For the time period comprised of May 5, 2006 through September 15, 2006, IDC made regular payments to Plaintiff by way of checks signed by Mr. Roos. The sum total of the aforementioned payments is $282,979.48, leaving an outstanding balance of $219,572.05.
Despite repeated and sustained efforts, Mr. Sweeney had only marginal success communicating with Mr. Roos, and no success whatsoever in determining the reason for the unpaid invoices. Mr. Sweeney thus directed his inquiries to IDC managers Cathleen DeCosta and Don Podesla, who informed him that Mr. Roos was the sole individual authorized to "make decisions" and "sign checks." The record in this Court is bereft of any defense explanation or justification for non-payment of the outstanding balance. Moreover, there is no evidence that Mr. Roos ever complained about or challenged the nature or extent of the services rendered. Mr. Roos also failed to appear as a witness during the pertinent hearings to furnish any opposing evidence.
The defense did, however, present the testimony of IDC's Chief Financial Officer, Tucker Coffin, as well as IDC's Assistant Director of Operations, Cathleen DeCosta. Mr. Coffin explained that Mr. Roos is Defendant's sole shareholder and the company's only individual authorized to sign IDC checks. Since Mr. Roos travels frequently, the parties had an arrangement whereby Mr. Coffin would send prepared checks to Mr. Roos' locale where Mr. Roos would sign them and "overnight" them back to Newport.
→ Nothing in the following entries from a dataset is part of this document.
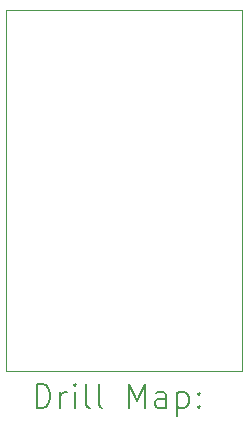
<source format=gbr>
%TF.GenerationSoftware,KiCad,Pcbnew,8.0.4*%
%TF.CreationDate,2024-11-22T23:05:50-05:00*%
%TF.ProjectId,usb_to_uart_ft232rl,7573625f-746f-45f7-9561-72745f667432,rev?*%
%TF.SameCoordinates,Original*%
%TF.FileFunction,Drillmap*%
%TF.FilePolarity,Positive*%
%FSLAX45Y45*%
G04 Gerber Fmt 4.5, Leading zero omitted, Abs format (unit mm)*
G04 Created by KiCad (PCBNEW 8.0.4) date 2024-11-22 23:05:50*
%MOMM*%
%LPD*%
G01*
G04 APERTURE LIST*
%ADD10C,0.050000*%
%ADD11C,0.200000*%
G04 APERTURE END LIST*
D10*
X9800000Y-3737500D02*
X11800000Y-3737500D01*
X11800000Y-6787500D01*
X9800000Y-6787500D01*
X9800000Y-3737500D01*
D11*
X10058277Y-7101484D02*
X10058277Y-6901484D01*
X10058277Y-6901484D02*
X10105896Y-6901484D01*
X10105896Y-6901484D02*
X10134467Y-6911008D01*
X10134467Y-6911008D02*
X10153515Y-6930055D01*
X10153515Y-6930055D02*
X10163039Y-6949103D01*
X10163039Y-6949103D02*
X10172563Y-6987198D01*
X10172563Y-6987198D02*
X10172563Y-7015769D01*
X10172563Y-7015769D02*
X10163039Y-7053865D01*
X10163039Y-7053865D02*
X10153515Y-7072912D01*
X10153515Y-7072912D02*
X10134467Y-7091960D01*
X10134467Y-7091960D02*
X10105896Y-7101484D01*
X10105896Y-7101484D02*
X10058277Y-7101484D01*
X10258277Y-7101484D02*
X10258277Y-6968150D01*
X10258277Y-7006246D02*
X10267801Y-6987198D01*
X10267801Y-6987198D02*
X10277324Y-6977674D01*
X10277324Y-6977674D02*
X10296372Y-6968150D01*
X10296372Y-6968150D02*
X10315420Y-6968150D01*
X10382086Y-7101484D02*
X10382086Y-6968150D01*
X10382086Y-6901484D02*
X10372563Y-6911008D01*
X10372563Y-6911008D02*
X10382086Y-6920531D01*
X10382086Y-6920531D02*
X10391610Y-6911008D01*
X10391610Y-6911008D02*
X10382086Y-6901484D01*
X10382086Y-6901484D02*
X10382086Y-6920531D01*
X10505896Y-7101484D02*
X10486848Y-7091960D01*
X10486848Y-7091960D02*
X10477324Y-7072912D01*
X10477324Y-7072912D02*
X10477324Y-6901484D01*
X10610658Y-7101484D02*
X10591610Y-7091960D01*
X10591610Y-7091960D02*
X10582086Y-7072912D01*
X10582086Y-7072912D02*
X10582086Y-6901484D01*
X10839229Y-7101484D02*
X10839229Y-6901484D01*
X10839229Y-6901484D02*
X10905896Y-7044341D01*
X10905896Y-7044341D02*
X10972563Y-6901484D01*
X10972563Y-6901484D02*
X10972563Y-7101484D01*
X11153515Y-7101484D02*
X11153515Y-6996722D01*
X11153515Y-6996722D02*
X11143991Y-6977674D01*
X11143991Y-6977674D02*
X11124944Y-6968150D01*
X11124944Y-6968150D02*
X11086848Y-6968150D01*
X11086848Y-6968150D02*
X11067801Y-6977674D01*
X11153515Y-7091960D02*
X11134467Y-7101484D01*
X11134467Y-7101484D02*
X11086848Y-7101484D01*
X11086848Y-7101484D02*
X11067801Y-7091960D01*
X11067801Y-7091960D02*
X11058277Y-7072912D01*
X11058277Y-7072912D02*
X11058277Y-7053865D01*
X11058277Y-7053865D02*
X11067801Y-7034817D01*
X11067801Y-7034817D02*
X11086848Y-7025293D01*
X11086848Y-7025293D02*
X11134467Y-7025293D01*
X11134467Y-7025293D02*
X11153515Y-7015769D01*
X11248753Y-6968150D02*
X11248753Y-7168150D01*
X11248753Y-6977674D02*
X11267801Y-6968150D01*
X11267801Y-6968150D02*
X11305896Y-6968150D01*
X11305896Y-6968150D02*
X11324943Y-6977674D01*
X11324943Y-6977674D02*
X11334467Y-6987198D01*
X11334467Y-6987198D02*
X11343991Y-7006246D01*
X11343991Y-7006246D02*
X11343991Y-7063388D01*
X11343991Y-7063388D02*
X11334467Y-7082436D01*
X11334467Y-7082436D02*
X11324943Y-7091960D01*
X11324943Y-7091960D02*
X11305896Y-7101484D01*
X11305896Y-7101484D02*
X11267801Y-7101484D01*
X11267801Y-7101484D02*
X11248753Y-7091960D01*
X11429705Y-7082436D02*
X11439229Y-7091960D01*
X11439229Y-7091960D02*
X11429705Y-7101484D01*
X11429705Y-7101484D02*
X11420182Y-7091960D01*
X11420182Y-7091960D02*
X11429705Y-7082436D01*
X11429705Y-7082436D02*
X11429705Y-7101484D01*
X11429705Y-6977674D02*
X11439229Y-6987198D01*
X11439229Y-6987198D02*
X11429705Y-6996722D01*
X11429705Y-6996722D02*
X11420182Y-6987198D01*
X11420182Y-6987198D02*
X11429705Y-6977674D01*
X11429705Y-6977674D02*
X11429705Y-6996722D01*
M02*

</source>
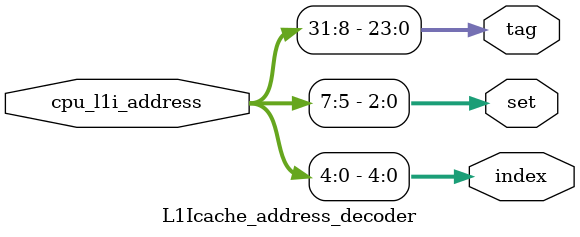
<source format=sv>
module L1Icache_address_decoder
(
	input [31:0] cpu_l1i_address,
	output logic [4:0] index,
	output logic [2:0] set,
	output logic [23:0] tag
);

always_comb
begin
	index = cpu_l1i_address[4:0];
	set = cpu_l1i_address[7:5];
	tag = cpu_l1i_address[31:8];
end

endmodule : L1Icache_address_decoder
</source>
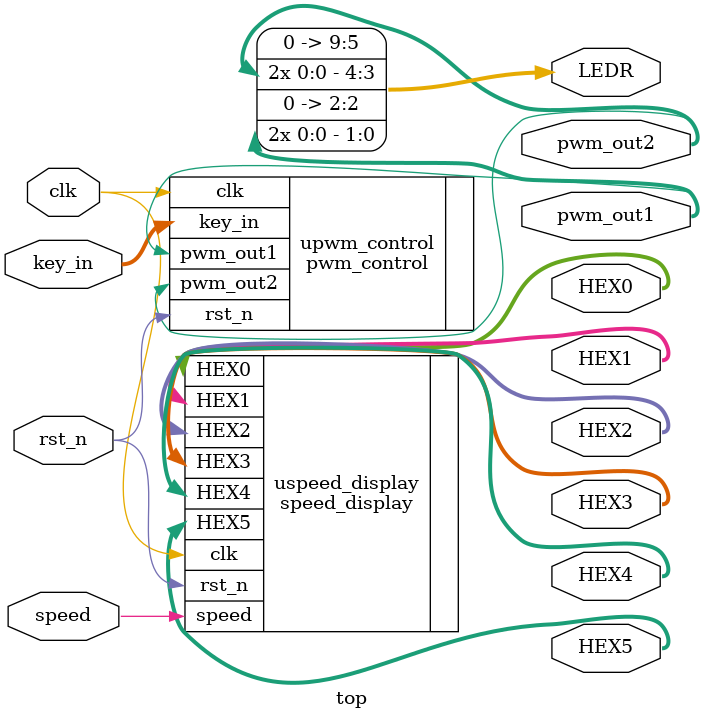
<source format=v>
module top
(
	input			clk,	//50MHz--AF14
	input			rst_n,	//key0--AA14
	input			speed,	//GPIO0[1],Y17	
	input	[2:0]	key_in,	//key_in[1]--key3--Y16,
							//key_in[0]--key2--W15,
							//key_in[2]--key1--AA15
	
	output	[ 6:0]	HEX0,
	output	[ 6:0]	HEX1,
	output	[ 6:0]	HEX2,
	output	[ 6:0]	HEX3,
	output	[ 6:0]	HEX4,
	output	[ 6:0]	HEX5,
	output			pwm_out1,	//GPIO0[35],AJ21
	output			pwm_out2,	//GPIO0[33],AG20
	output	[9:0]	LEDR

);

assign	LEDR[1:0]		=	{	2{pwm_out1}	};
assign	LEDR[4:3]		=	{	2{pwm_out2}	};

assign	LEDR[2]			=	1'b0;
assign	LEDR[9:5]		=	1'b0;


speed_display uspeed_display
(
	.clk	(	clk		),
	.rst_n	(	rst_n	),
	.speed	(	speed	),	//GPIO0[1],Y17
			
	.HEX0	(	HEX0	),
	.HEX1	(	HEX1	),
	.HEX2	(	HEX2	),
	.HEX3	(	HEX3	),
	.HEX4	(	HEX4	),
	.HEX5	(	HEX5	)
);

pwm_control upwm_control
(
	.clk		(	clk		),
	.rst_n		(	rst_n	),	
	.key_in		(	key_in	),
	.pwm_out1	(	pwm_out1),
	.pwm_out2	(	pwm_out2)

);



endmodule
</source>
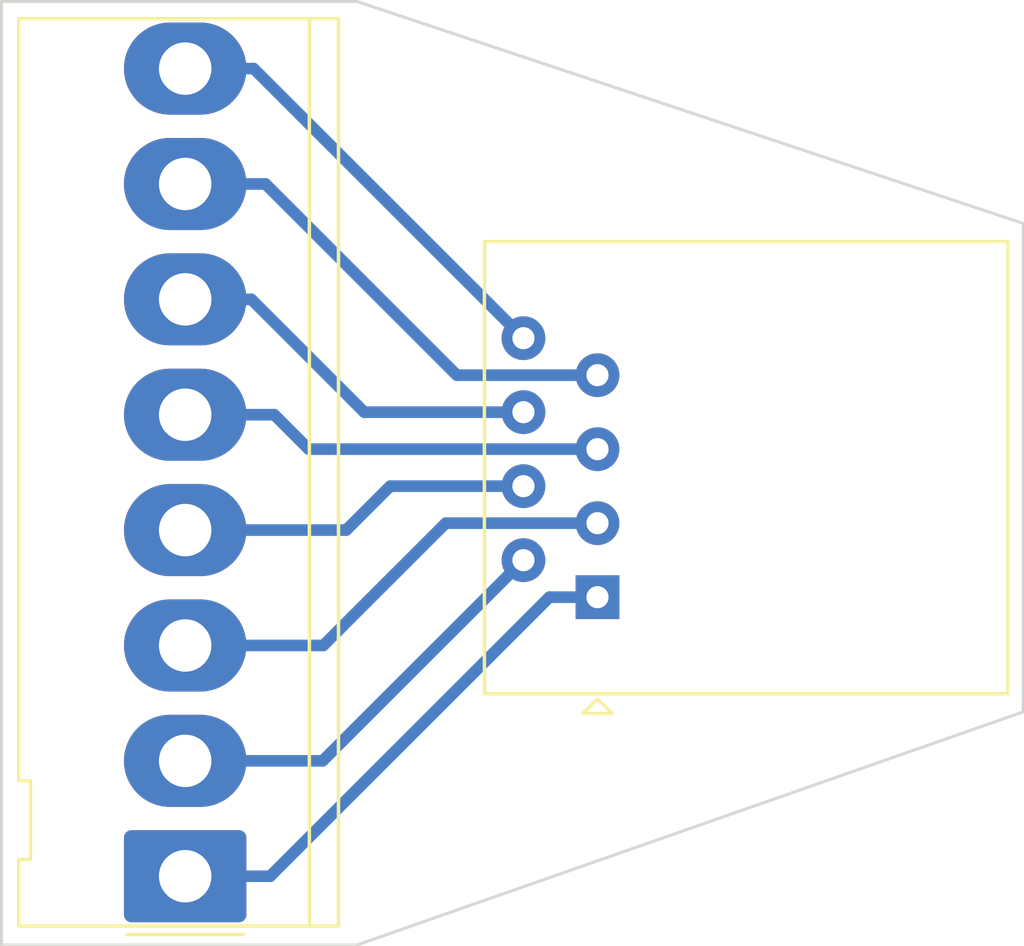
<source format=kicad_pcb>
(kicad_pcb (version 20221018) (generator pcbnew)

  (general
    (thickness 1.6)
  )

  (paper "A4")
  (layers
    (0 "F.Cu" signal)
    (31 "B.Cu" signal)
    (32 "B.Adhes" user "B.Adhesive")
    (33 "F.Adhes" user "F.Adhesive")
    (34 "B.Paste" user)
    (35 "F.Paste" user)
    (36 "B.SilkS" user "B.Silkscreen")
    (37 "F.SilkS" user "F.Silkscreen")
    (38 "B.Mask" user)
    (39 "F.Mask" user)
    (40 "Dwgs.User" user "User.Drawings")
    (41 "Cmts.User" user "User.Comments")
    (42 "Eco1.User" user "User.Eco1")
    (43 "Eco2.User" user "User.Eco2")
    (44 "Edge.Cuts" user)
    (45 "Margin" user)
    (46 "B.CrtYd" user "B.Courtyard")
    (47 "F.CrtYd" user "F.Courtyard")
    (48 "B.Fab" user)
    (49 "F.Fab" user)
    (50 "User.1" user)
    (51 "User.2" user)
    (52 "User.3" user)
    (53 "User.4" user)
    (54 "User.5" user)
    (55 "User.6" user)
    (56 "User.7" user)
    (57 "User.8" user)
    (58 "User.9" user)
  )

  (setup
    (stackup
      (layer "F.SilkS" (type "Top Silk Screen"))
      (layer "F.Paste" (type "Top Solder Paste"))
      (layer "F.Mask" (type "Top Solder Mask") (thickness 0.01))
      (layer "F.Cu" (type "copper") (thickness 0.035))
      (layer "dielectric 1" (type "core") (thickness 1.51) (material "FR4") (epsilon_r 4.5) (loss_tangent 0.02))
      (layer "B.Cu" (type "copper") (thickness 0.035))
      (layer "B.Mask" (type "Bottom Solder Mask") (thickness 0.01))
      (layer "B.Paste" (type "Bottom Solder Paste"))
      (layer "B.SilkS" (type "Bottom Silk Screen"))
      (copper_finish "None")
      (dielectric_constraints no)
    )
    (pad_to_mask_clearance 0)
    (pcbplotparams
      (layerselection 0x00010fc_ffffffff)
      (plot_on_all_layers_selection 0x0000000_00000000)
      (disableapertmacros false)
      (usegerberextensions false)
      (usegerberattributes true)
      (usegerberadvancedattributes true)
      (creategerberjobfile true)
      (dashed_line_dash_ratio 12.000000)
      (dashed_line_gap_ratio 3.000000)
      (svgprecision 4)
      (plotframeref false)
      (viasonmask false)
      (mode 1)
      (useauxorigin false)
      (hpglpennumber 1)
      (hpglpenspeed 20)
      (hpglpendiameter 15.000000)
      (dxfpolygonmode true)
      (dxfimperialunits true)
      (dxfusepcbnewfont true)
      (psnegative false)
      (psa4output false)
      (plotreference true)
      (plotvalue true)
      (plotinvisibletext false)
      (sketchpadsonfab false)
      (subtractmaskfromsilk false)
      (outputformat 1)
      (mirror false)
      (drillshape 1)
      (scaleselection 1)
      (outputdirectory "")
    )
  )

  (net 0 "")
  (net 1 "Net-(J2-Pin_1)")
  (net 2 "Net-(J2-Pin_2)")
  (net 3 "Net-(J2-Pin_3)")
  (net 4 "Net-(J2-Pin_4)")
  (net 5 "Net-(J2-Pin_5)")
  (net 6 "Net-(J2-Pin_6)")
  (net 7 "Net-(J2-Pin_7)")
  (net 8 "Net-(J2-Pin_8)")

  (footprint "Connector_Molex:Molex_KK-396_5273-08A_1x08_P3.96mm_Vertical" (layer "F.Cu") (at 98.123 109.1455 90))

  (footprint "Connector_RJ:RJ45_Amphenol_54602-x08_Horizontal" (layer "F.Cu") (at 112.268 99.568 90))

  (gr_line (start 104.013 111.506) (end 91.821 111.506)
    (stroke (width 0.1) (type default)) (layer "Edge.Cuts") (tstamp 1ad3096d-6bf6-454c-a9a4-6f18cb5c1a0f))
  (gr_line (start 91.821 79.121) (end 104.013 79.121)
    (stroke (width 0.1) (type default)) (layer "Edge.Cuts") (tstamp 21b2baf4-ba40-46b9-b4ae-088f8f192a6a))
  (gr_line (start 91.821 111.506) (end 91.821 79.121)
    (stroke (width 0.1) (type default)) (layer "Edge.Cuts") (tstamp 3c420943-b219-4737-a304-80f4c02f94bd))
  (gr_line (start 126.873 103.505) (end 104.013 111.506)
    (stroke (width 0.1) (type default)) (layer "Edge.Cuts") (tstamp a1fea994-d85c-4c7e-a31c-08c4e1c73500))
  (gr_line (start 104.013 79.121) (end 126.873 86.741)
    (stroke (width 0.1) (type default)) (layer "Edge.Cuts") (tstamp a928cae4-0e20-44c0-b2dc-5d292a45191b))
  (gr_line (start 126.873 86.741) (end 126.873 103.505)
    (stroke (width 0.1) (type default)) (layer "Edge.Cuts") (tstamp d0c5494c-b5e7-432a-95b9-21bac3fa5e2b))

  (segment (start 110.617 99.568) (end 112.268 99.568) (width 0.4) (layer "B.Cu") (net 1) (tstamp 7b1f8098-905a-4611-8bae-2eea34535214))
  (segment (start 98.123 109.1455) (end 101.0395 109.1455) (width 0.4) (layer "B.Cu") (net 1) (tstamp a7304149-9951-44ea-9897-1fb5f7acda58))
  (segment (start 101.0395 109.1455) (end 110.617 99.568) (width 0.4) (layer "B.Cu") (net 1) (tstamp b20b798b-5b38-4496-8381-58e421573293))
  (segment (start 102.8405 105.1855) (end 98.123 105.1855) (width 0.4) (layer "B.Cu") (net 2) (tstamp 2ebfac75-611b-487f-992b-7bea3f52f908))
  (segment (start 109.728 98.298) (end 102.8405 105.1855) (width 0.4) (layer "B.Cu") (net 2) (tstamp b341eecd-df36-4924-8814-6c3a04a9f079))
  (segment (start 107.061 97.028) (end 102.8635 101.2255) (width 0.4) (layer "B.Cu") (net 3) (tstamp 1068350b-8f46-4ee3-a04f-2adfaa4dda82))
  (segment (start 102.8635 101.2255) (end 98.123 101.2255) (width 0.4) (layer "B.Cu") (net 3) (tstamp 3ac01afa-cc44-4008-b146-5a19443ffb9c))
  (segment (start 112.268 97.028) (end 107.061 97.028) (width 0.4) (layer "B.Cu") (net 3) (tstamp 6c4757b8-ed5a-4ac8-8cb2-147407639c4c))
  (segment (start 103.6485 97.2655) (end 98.123 97.2655) (width 0.4) (layer "B.Cu") (net 4) (tstamp 13336681-8682-41c4-8c0b-43ba9995c109))
  (segment (start 109.728 95.758) (end 105.156 95.758) (width 0.4) (layer "B.Cu") (net 4) (tstamp aec39075-076f-497a-969e-3ec89e26638d))
  (segment (start 105.156 95.758) (end 103.6485 97.2655) (width 0.4) (layer "B.Cu") (net 4) (tstamp b185345b-20af-4db8-a0d0-316316267627))
  (segment (start 102.362 94.488) (end 101.1795 93.3055) (width 0.4) (layer "B.Cu") (net 5) (tstamp 8e10f44b-058f-4982-8af7-92cc405363b3))
  (segment (start 112.268 94.488) (end 102.362 94.488) (width 0.4) (layer "B.Cu") (net 5) (tstamp 8faa2303-cd64-4415-bb0b-57dff1e2af8a))
  (segment (start 101.1795 93.3055) (end 98.123 93.3055) (width 0.4) (layer "B.Cu") (net 5) (tstamp f670c765-8040-4db2-9471-f02e380971f6))
  (segment (start 104.267 93.218) (end 100.3945 89.3455) (width 0.4) (layer "B.Cu") (net 6) (tstamp 52cf6344-bfb1-4fcb-9b49-4ab45b2b242b))
  (segment (start 100.3945 89.3455) (end 98.123 89.3455) (width 0.4) (layer "B.Cu") (net 6) (tstamp 85f6f785-2996-4f6a-8c91-7d2b30c2bb33))
  (segment (start 109.728 93.218) (end 104.267 93.218) (width 0.4) (layer "B.Cu") (net 6) (tstamp bf75cea7-a610-4172-b74e-adba177b7bed))
  (segment (start 112.268 91.948) (end 107.442 91.948) (width 0.4) (layer "B.Cu") (net 7) (tstamp 809285a4-6146-4fd9-bb76-dd5ea8bf105d))
  (segment (start 100.8795 85.3855) (end 98.123 85.3855) (width 0.4) (layer "B.Cu") (net 7) (tstamp a968ace3-2f1e-464d-be3f-d9b1f537a281))
  (segment (start 107.442 91.948) (end 100.8795 85.3855) (width 0.4) (layer "B.Cu") (net 7) (tstamp ab0d84c3-a1fe-41e8-b611-a008a2d05c54))
  (segment (start 100.4755 81.4255) (end 98.123 81.4255) (width 0.4) (layer "B.Cu") (net 8) (tstamp 7a000f4c-620b-4f0a-8f00-725c17d94da6))
  (segment (start 109.728 90.678) (end 100.4755 81.4255) (width 0.4) (layer "B.Cu") (net 8) (tstamp 8d7f0b01-c478-4a75-82d1-409a696bc340))

)

</source>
When this routine method was employed with reference to the remaining checks representing payment to Plaintiff, the checks were returned unsigned to Mr. Coffin without any explanation for the omission.
Ms. DeCosta was offered basically to explain the workings of various IDC entities and IDC's relationship to "Clambakes." Unlike Mr. Coffin, she had no personal knowledge of IDC's difficulties with payments to various vendors, including utility providers. When asked if she had any information whatsoever as to why Plaintiff was not paid, Ms. DeCosta replied "you would have to ask Mr. Roos."
Thus, it is clear that neither the Chief Financial Officer, Mr. Coffin, nor the Assistant Director of Operations, Ms. DeCosta, were accorded any discretion or authority concerning the invoices in controversy.
This Court is compelled to conclude, based upon the convincing, credible evidence, as well as the absence of contradictory evidence, that Plaintiff law firm will, in all probability, obtain a judgment in its favor.
Furthermore, the anomalies in the Defendant's accounting system, combined with the largely inchoate income potential which may be realized by the Defendant, establish a definite need for security. The Court is also mindful that Defendant's principal, in whom singular authority is reposed regarding the satisfaction of invoices, elected to be absent from these proceedings when offered multiple opportunities for explication of the arrearage. Thus, the Court grants Plaintiffs motion for a prejudgment attachment in the amount requested, $219,752.05 against the property of the Defendant.
Plaintiffs counsel shall prepare an order conforming to this Decision.